Could you return the whole Christmas planning article below word for word, leaving out the data that follows it?

# [Document extract]
::::::::::

How to plan your perfect Christmas
The tech and apps you need to prepare for Santa
How to plan your perfect Christmas
Christmas can be overwhelming. There are gifts to buy – and wrap – for everyone, endless meals to plan, bottles of grog to gorge on, and saccharine music to withstand. Oh, and some impromptu carol-singing (maybe).
Happily, all of this and more can be navigated by hand-picking some useful apps and gadgets. Here are our tech tips for planning the perfect Christmas.
Plan your gifting
With random shopping trips and endless hours online, Christmas gifting can get needlessly confusing. With the likes of Evernote, To-doist, Remember the Milk, Wunderlist and Any.do aimed at planning your day, there was bound to be an app for planning who's getting what.
Cue the Gift It app, a gift list organiser for iOS that comes with basic budgeting and a countdown to the big day.
Wrap with an app
You've been shopping since Black Friday, exhausted your credit card and bought everyone their dream gift. Now how do you wrap them?
If you're used to a war-zone of scrunched-up folds and bitten-off bits of Sellotape, check out the Gift-Wrapping Instant Expert app for a few tips on how to wrap presents, create bows and gift baskets, and produce custom gift tags. Crafty!
It's all video-based, so will feel familiar to the YouTube DIY-er in all of us. If you'd rather keep away from any wrapping, then many websites (such as Amazon) will gift wrap your purchases for you – you just need to tell them that what you're buying is going to be a gift.
Plan your TV watching
Those in the UK can find out exactly what's on when by consulting the Discover TV by Radio Times app, which can be customised depending on your region and TV package.

::::::::::

# [Recorded information]
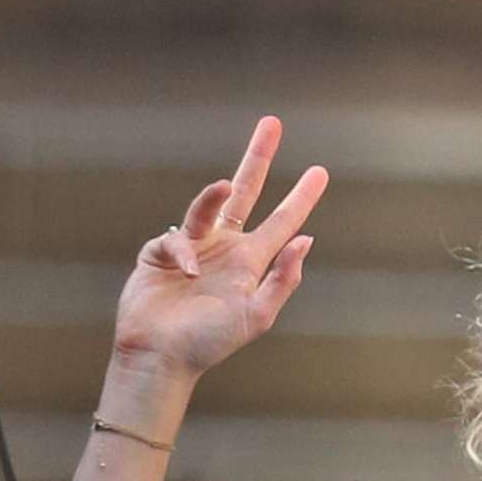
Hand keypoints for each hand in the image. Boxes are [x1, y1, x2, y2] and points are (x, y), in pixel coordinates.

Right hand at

::::::::::

# [The completed task]
How to plan your perfect Christmas
The tech and apps you need to prepare for Santa
How to plan your perfect Christmas
Christmas can be overwhelming. There are gifts to buy – and wrap – for everyone, endless meals to plan, bottles of grog to gorge on, and saccharine music to withstand. Oh, and some impromptu carol-singing (maybe).
Happily, all of this and more can be navigated by hand-picking some useful apps and gadgets. Here are our tech tips for planning the perfect Christmas.
Plan your gifting
With random shopping trips and endless hours online, Christmas gifting can get needlessly confusing. With the likes of Evernote, To-doist, Remember the Milk, Wunderlist and Any.do aimed at planning your day, there was bound to be an app for planning who's getting what.
Cue the Gift It app, a gift list organiser for iOS that comes with basic budgeting and a countdown to the big day.
Wrap with an app
You've been shopping since Black Friday, exhausted your credit card and bought everyone their dream gift. Now how do you wrap them?
If you're used to a war-zone of scrunched-up folds and bitten-off bits of Sellotape, check out the Gift-Wrapping Instant Expert app for a few tips on how to wrap presents, create bows and gift baskets, and produce custom gift tags. Crafty!
It's all video-based, so will feel familiar to the YouTube DIY-er in all of us. If you'd rather keep away from any wrapping, then many websites (such as Amazon) will gift wrap your purchases for you – you just need to tell them that what you're buying is going to be a gift.
Plan your TV watching
Those in the UK can find out exactly what's on when by consulting the Discover TV by Radio Times app, which can be customised depending on your region and TV package.